A mãe de Daisy está atenta aos movimentos dentro de casa no serão da terça-feira seguinte. O homem sai, procurando que ninguém dê pela sua ausência. A sequência em que ele abandona o quarto sob a escuta da velha senhora evidencia um bom trabalho de montagem das imagens. Hitchcock filma planos gerais e pormenores. E a casa, com as suas silhuetas, parece também sombria.

A ousadia de Hitchcock leva-o a filmar Daisy, tomando banho e mergulhando bem os pés na água quente. Vemos o vapor de água. E a evidente descontracção dela dentro de água quase nos faz pensar também no repouso de Janet Leigh na banheira do seu quarto no Motel Bates. Daisy está tranquila mas, à porta, o inquilino escuta os seus movimentos.

“The Lodger” parece um embrião do cinema que Hitchcock viria a conceber durante 50 anos. A duplicidade e a suspeita remetem para múltiplos filmes seus. O cenário de uma Londres perturbada por um serial-killer viria a ser refeito em “Frenzy”. A ideia do homem falsamente acusado também é um fantasma recorrente no pensamento e na obra do Mestre do Suspense.
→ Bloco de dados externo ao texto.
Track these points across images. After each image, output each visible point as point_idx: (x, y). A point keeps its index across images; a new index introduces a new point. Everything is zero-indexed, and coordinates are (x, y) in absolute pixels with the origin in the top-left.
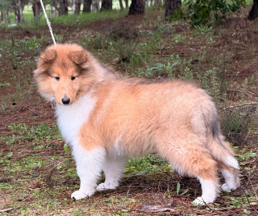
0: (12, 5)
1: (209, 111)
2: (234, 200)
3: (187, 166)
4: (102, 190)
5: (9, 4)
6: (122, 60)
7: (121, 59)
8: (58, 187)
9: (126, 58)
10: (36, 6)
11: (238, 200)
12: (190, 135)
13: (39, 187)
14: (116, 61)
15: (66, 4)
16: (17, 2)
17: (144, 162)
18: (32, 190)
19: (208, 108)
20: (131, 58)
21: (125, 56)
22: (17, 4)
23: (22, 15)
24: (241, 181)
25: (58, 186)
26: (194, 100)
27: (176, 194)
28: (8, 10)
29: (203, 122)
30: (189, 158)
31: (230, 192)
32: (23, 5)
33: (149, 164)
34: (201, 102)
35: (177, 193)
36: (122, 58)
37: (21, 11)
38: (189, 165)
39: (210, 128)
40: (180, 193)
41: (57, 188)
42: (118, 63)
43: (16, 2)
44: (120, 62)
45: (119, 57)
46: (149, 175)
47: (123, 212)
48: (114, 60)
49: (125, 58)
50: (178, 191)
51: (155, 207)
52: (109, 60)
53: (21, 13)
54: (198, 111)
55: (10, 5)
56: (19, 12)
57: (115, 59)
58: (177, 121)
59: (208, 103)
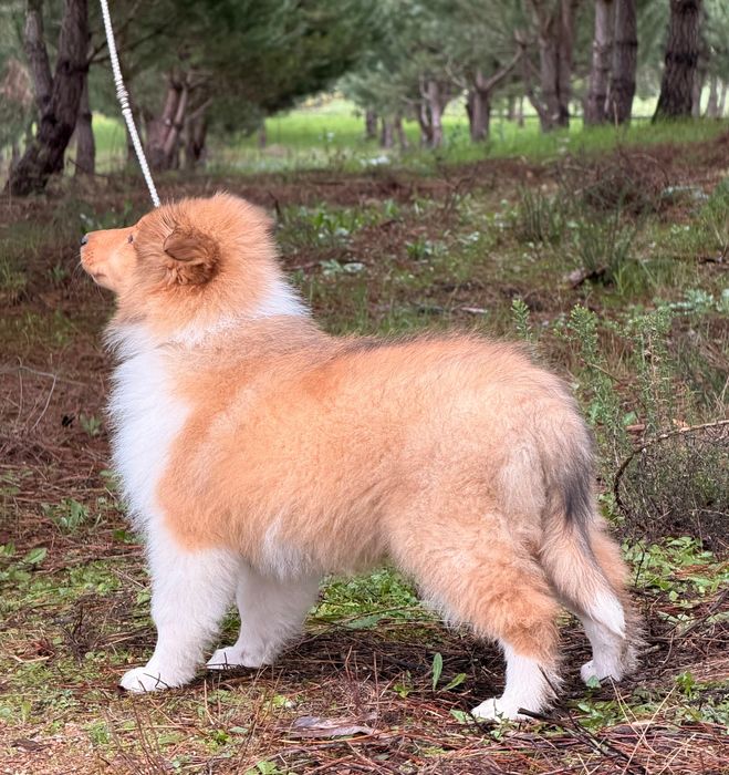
0: (409, 96)
1: (561, 446)
2: (587, 710)
3: (472, 608)
4: (222, 667)
5: (400, 92)
6: (589, 277)
7: (585, 275)
8: (102, 657)
9: (603, 272)
10: (477, 102)
11: (602, 710)
12: (489, 516)
13: (47, 654)
14: (570, 282)
15: (563, 95)
16: (426, 89)
17: (395, 590)
18: (21, 661)
19: (559, 434)
20: (617, 273)
21: (599, 266)
22: (425, 95)
23: (440, 128)
24: (639, 658)
25: (102, 654)
26: (516, 409)
27: (431, 687)
28: (401, 113)
29: (538, 478)
30: (480, 584)
31: (596, 689)
32: (444, 97)
33: (408, 596)
34: (538, 416)
35: (434, 685)
36: (591, 272)
37: (435, 116)
38: (478, 606)
39: (562, 496)
40: (440, 685)
41: (95, 660)
42: (575, 288)
43: (422, 88)
44: (581, 283)
45: (583, 269)
46: (393, 628)
47: (233, 734)
48: (565, 278)
49: (598, 271)
50: (435, 680)
51: (330, 723)
52: (551, 276)
53: (435, 124)
54: (524, 445)
55: (403, 98)
56: (430, 120)
57: (569, 274)
58: (455, 468)
59: (560, 420)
O polícia é um personagem inconveniente. Seduz Daisy e impõe-se como seu noivo. Vê perigo na presença do inquilino por quem Daisy desenvolve uma estranha proximidade emocional. E logo se apressa (cegamente ou não) a conduzir um processo de investigação sobre o homem que ameaça tomar o seu lugar.

Os polícias nunca ajudam preponderantemente os heróis de Hitchcock. Hitchcock temia de modo (mais ou menos) subconsciente a ideia da força judicial – da polícia, das leis, dos tribunais e das cadeias.

Aqui o polícia não é um amigo (como acontece em “Mentira” embora o polícia de “Mentira” também não ajude muito) mas um pretendente de Daisy que acaba por conduzir uma acusação formal sobre o inquilino. A população em fúria persegue o homem inocente e ameaça linchá-lo.

Ivor Novello compõe um herói débil, frágil. Ele não tem destreza nem força física. Parece terrivelmente traumatizado (como Gregory Peck em “Casa Encantada” (1945), James Stewart em “Vertigo” (1958) ou até Lawrence Olivier em “Rebecca”. Parece sucumbir ao seu sofrimento atroz ou perder-se na imensidão da sua angústia e dos seus fantasmas pessoais.

“The Lodger” é uma brilhante antevisão, realizada em 1926, de todo o universo tipicamente hitchcockiano. Filme enigmático mas expressivo. Como é enigmático mas expressivo o baloiçar do candeeiro do rés-do-chão sempre que o inquilino se movimenta no primeiro andar.

Como em “Rebecca”, o nome do personagem principal nunca é revelado. Como se, por detrás da aura nebulosa que esconde a identidade do inquilino, estivesse alguém que não interessa saber quem é. Por oposição a Daisy que é bem real, cujo nome é bem familiar, o inquilino é uma figura abstracta e difusa. O primeiro brilhante Hitchcock fascinou audiências e chegou ser considerado o melhor filme mudo britânico. Hoje, nos nossos dias, permanece impressionante e envolvente.